[RECORDS FOR THE EXERCISE — start]
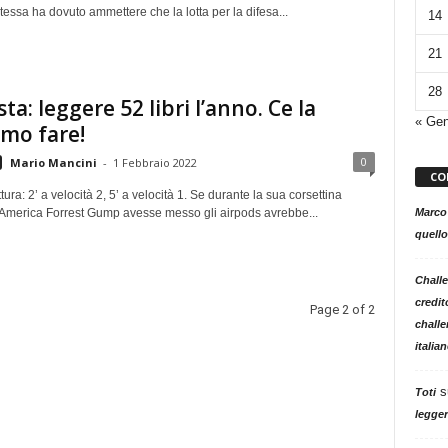
tessa ha dovuto ammettere che la lotta per la difesa...
14
21
28
ta: leggere 52 libri l’anno. Ce la
« Ge
mo fare!
0
Mario Mancini
-
1 Febbraio 2022
CO
tura: 2’ a velocità 2, 5’ a velocità 1. Se durante la sua corsettina
l’America Forrest Gump avesse messo gli airpods avrebbe...
Marco
quello
Challe
credit
Page 2 of 2
challe
italia
s
Toti
legger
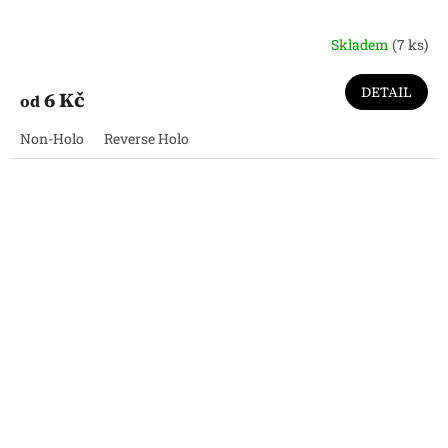
Skladem
(7 ks)
DETAIL
6 Kč
od
Non-Holo
Reverse Holo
[RECORDS FOR THE EXERCISE — finish]
ACTIVITY ▸ The material above holds pictures; copy everything else in it exactly.

REPLY ▸
tessa ha dovuto ammettere che la lotta per la difesa...
14
21
28
ta: leggere 52 libri l’anno. Ce la
« Ge
mo fare!
0
Mario Mancini
-
1 Febbraio 2022
CO
tura: 2’ a velocità 2, 5’ a velocità 1. Se durante la sua corsettina
l’America Forrest Gump avesse messo gli airpods avrebbe...
Marco
quello
Challe
credit
Page 2 of 2
challe
italia
s
Toti
legger
Skladem
(7 ks)
DETAIL
6 Kč
od
Non-Holo
Reverse Holo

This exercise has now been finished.